Handshaking refers to signaling between devices that regulate communication between them. Serial protocols such as EIA-232C (formerly known as RS-232) rely on the receiver to indicate when it’s ready to receive data. Analog modems used a form of handshaking to negotiate a speed and a signal encoding that both devices would agree upon. And, as illustrated earlier in the three-phase handshake, TCP uses a three-phase handshake to establish a socket connection. TCP handshaking also allows the receiver to signal the sender to stop sending data until the receiver is ready. Handshaking is ubiquitous in low-level communications protocols but is almost nonexistent at the application level.

The sad truth is that HTTP isn’t good at shaking hands. HTTP-based protocols, such as XML-RPC or WS-I Basic, have few options available for handshaking. HTTP provides a response code of “503 Service Unavailable,” which is defined to indicate a temporary condition.^[15] Most clients, however, will not distinguish between different response codes. If the code is not a “200 OK,” “403 Authentication Required,” or “302 Found (redirect),” the client probably treats the response as a fatal error. Many clients even treat other 200 series codes as errors!

Similarly, the protocols beneath every remote procedure call technology (CORBA, DCOM, Java RMI, and so on) are equally bad at signaling their readiness to do business.

Handshaking is all about letting the server protect itself by throttling its own workload. Instead of being victim to whatever demands are made upon it, the server should have a way to reject incoming work. The closest approximation I’ve been able to achieve with HTTP-based servers relies on a partnership between a load balancer and the web or application servers. The web server notifies the load balancer—which is pinging a “health check” page on the web server periodically—that it is busy by returning either an error page (HTTP response code 503 “Not Available” works) or an HTML page with an error message. The load balancer then knows not to send any additional work to that particular web server.

Of course, this helps only for web services and still breaks down if all the web servers are too busy to serve another page.

When there are several services, each can provide a “health check” query for use by load balancers. The load balancer would then check the health of the server before directing a request to that instance. This provides good handshaking at a relatively small expense to the service.
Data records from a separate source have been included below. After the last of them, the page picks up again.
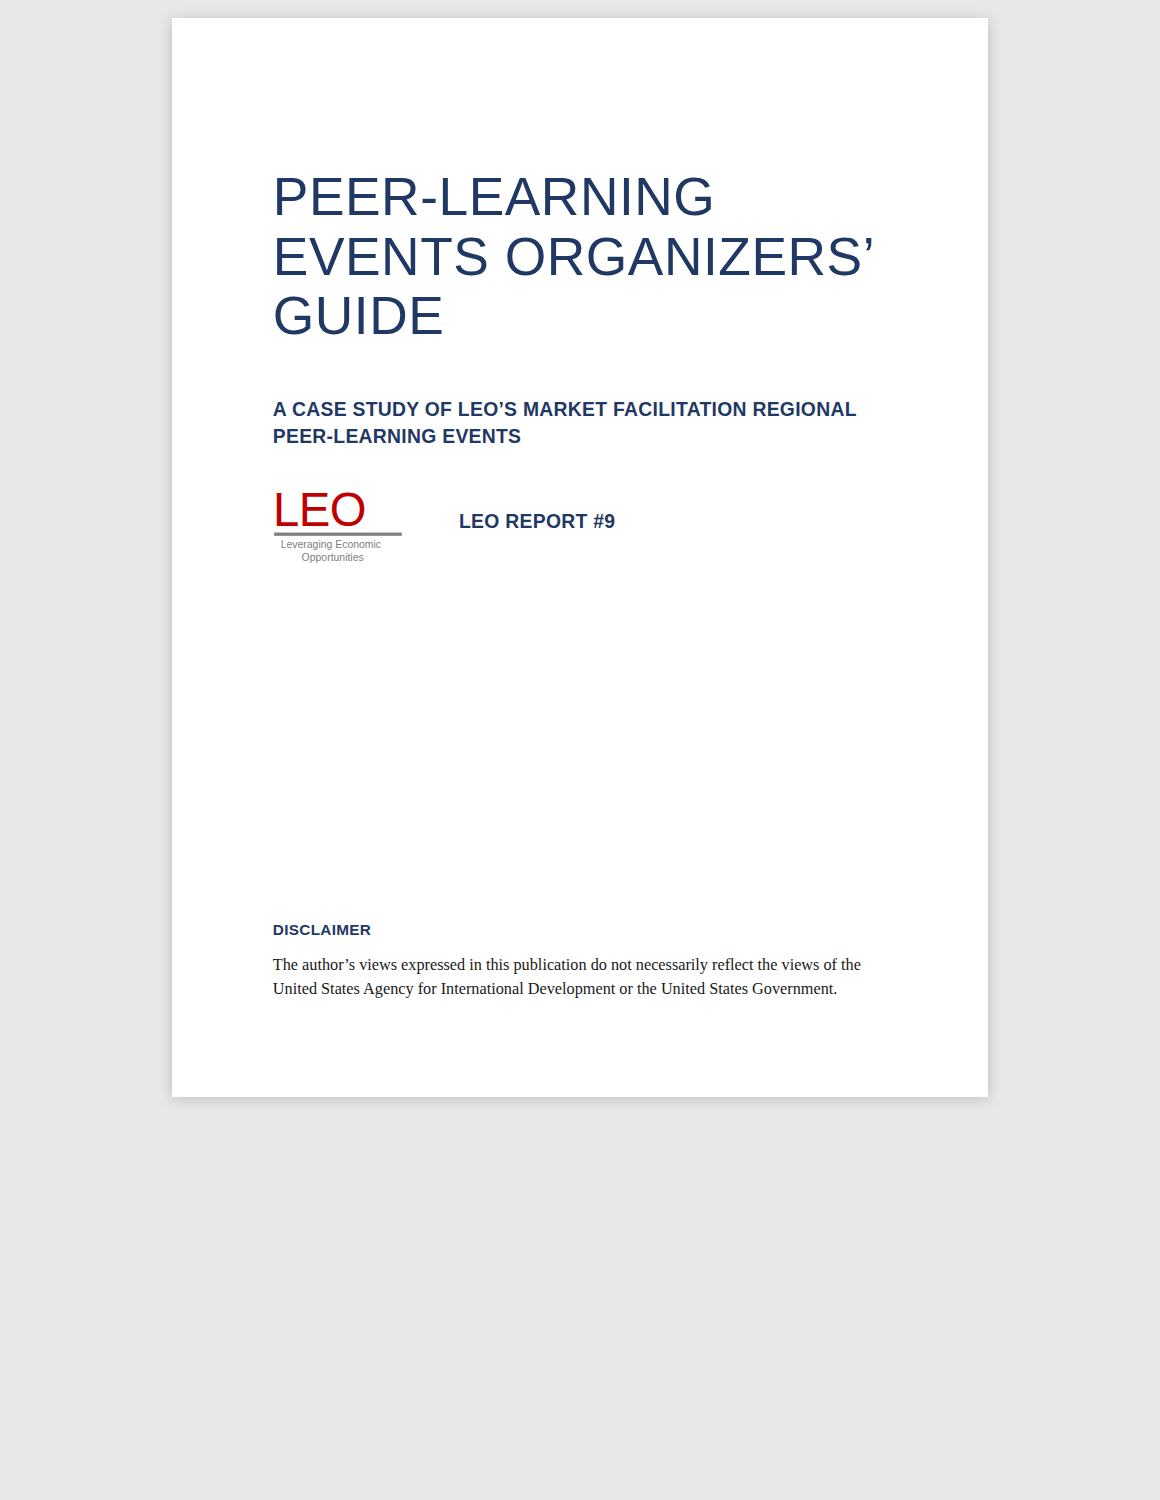Peer-Learning Events Organizers’ Guide
A Case Study of LEO’s Market Facilitation Regional Peer-Learning Events
LEO Leveraging Economic Opportunities
LEO Report #9
Disclaimer
The author’s views expressed in this publication do not necessarily reflect the views of the United States Agency for International Development or the United States Government.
Handshaking can be most valuable when unbalanced capacities are leading to slow responses. If the server can detect that it will not be able to meet its SLAs, then it should have some means to ask the caller to back off. If the servers are sitting behind a load balancer, then they have the binary on/off control of stopping responses to the load balancer, which would in turn take the unresponsive server out of the pool. This is a crude mechanism, though. Your best bet is to build handshaking into any custom protocols that you implement.

Circuit Breaker is a stopgap you can use when calling services that cannot handshake. In that case, instead of asking politely whether the server can handle the request, you just make the call and track whether it works.

Overall, handshaking is an underused technique that could be applied to great advantage in application-layer protocols. It is an effective way to stop cracks from jumping layers, as in the case of a cascading failure.

Remember This

Create cooperative demand control.

Handshaking between a client and a server permits demand throttling to serviceable levels. Both the client and the server must be built to perform handshaking. Most common application-level protocols do not perform handshaking.

Consider health checks.

Use health checks in clustered or load-balanced services as a way for instances to handshake with the load balancer.

Build handshaking into your own low-level protocols.

If you create your own socket-based protocol, build handshaking into it so that the endpoints can each inform the other when they are not ready to accept work.